Vectorization of matrices

This file defines Matrix.vec A, the vectorization of a matrix A, formed by stacking the columns of A into a single large column vector.

Since mathlib indices matrices by arbitrary types rather than Fin n, the result of Matrix.vec on A : Matrix m n R is indexed by n × m. The Fin (n * m) interpretation can be restored by composing with finProdFinEquiv.symm:

-- ![1, 2, 3, 4]
#eval vec !![1, 3; 2, 4] ∘ finProdFinEquiv.symm

While it may seem more natural to index by m × n, keeping the indices in the same order, this would amount to stacking the rows into one long row, and goes against the literature. If you want this function, you can write Matrix.vec Aᵀ instead.

References

• Wikipedia

def Matrix.vec {m : Type u_1} {n : Type u_2} {R : Type u_3} (A : Matrix m n R) : n × m → R

All the matrix entries, arranged into one column.

____________

■ **What you need to do**:
**a.** From the signature of Matrix.vec given in the page on vectorization of matrices, list each argument with its type.
**b.** In the page on vectorization of matrices, what type indexes the result of Matrix.vec applied to A : Matrix m n R?

■ **Data excerpts**:
____________

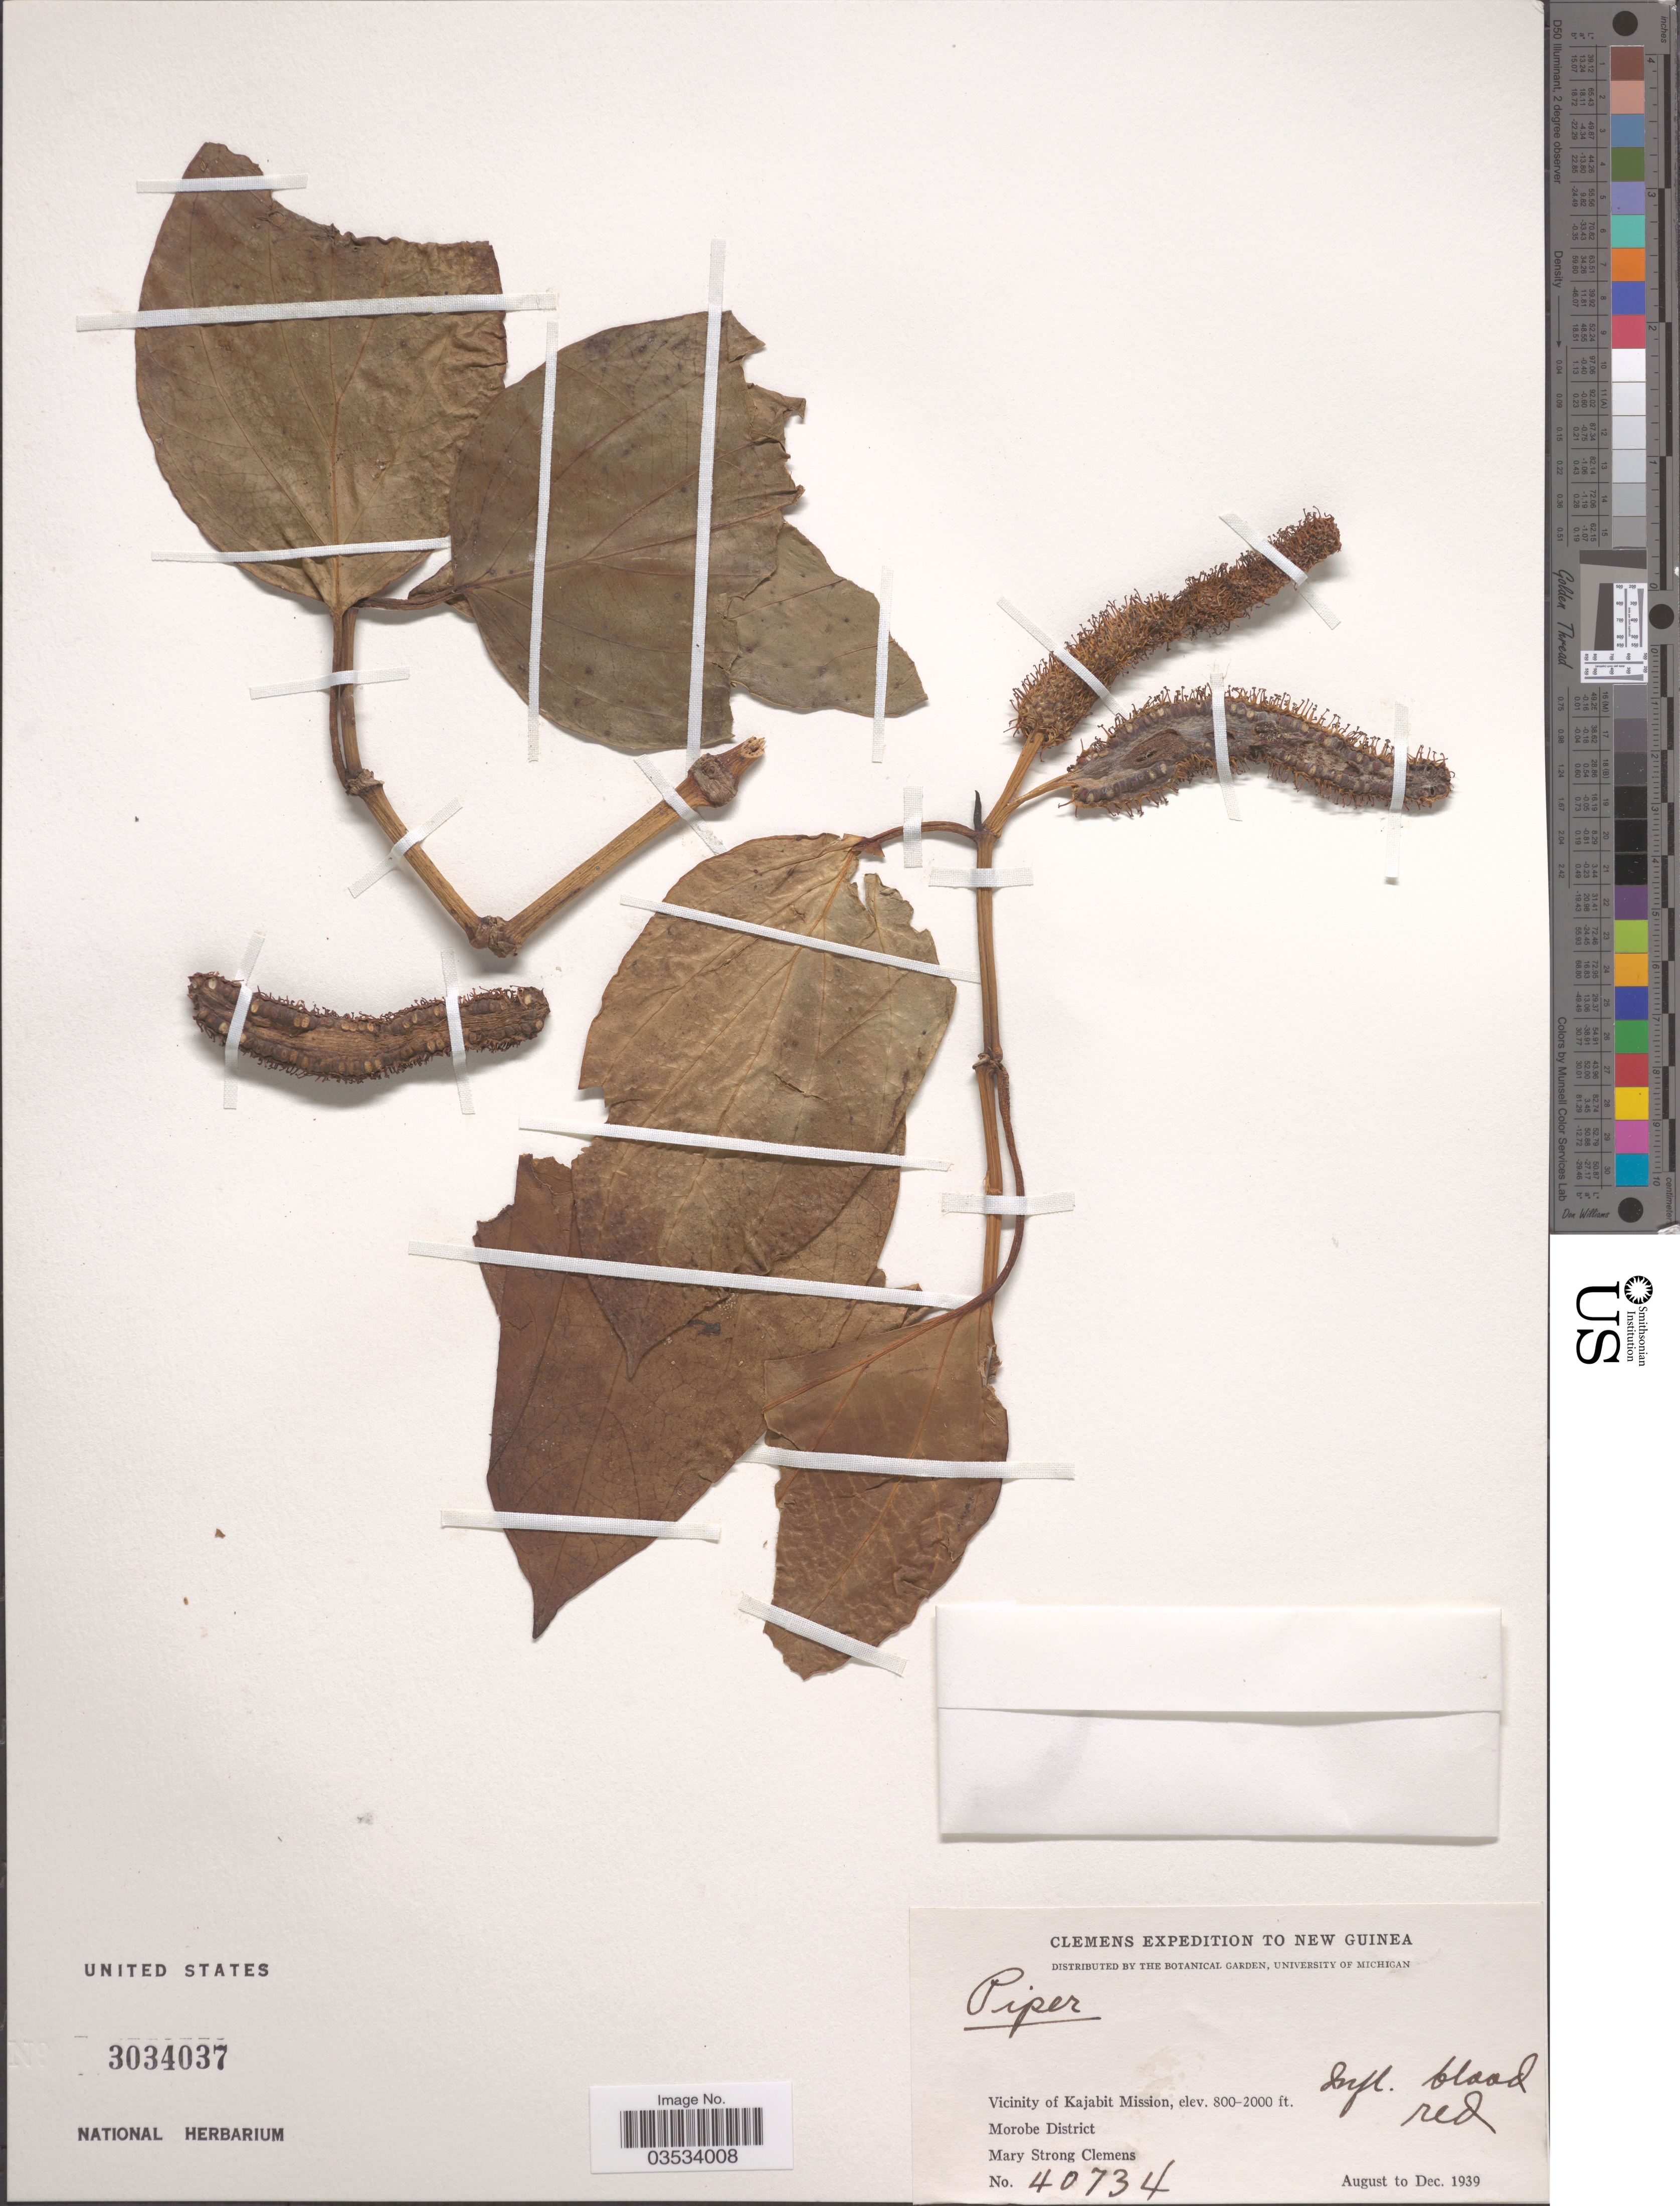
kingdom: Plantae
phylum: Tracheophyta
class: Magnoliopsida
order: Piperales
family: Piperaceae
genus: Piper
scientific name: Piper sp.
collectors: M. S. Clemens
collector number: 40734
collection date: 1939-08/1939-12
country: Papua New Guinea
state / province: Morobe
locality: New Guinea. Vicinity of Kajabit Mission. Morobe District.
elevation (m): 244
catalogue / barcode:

____________

■ **Task results**:
**a.**
m : Type u_1
n : Type u_2
R : Type u_3
A : Matrix m n R

**b.** n × m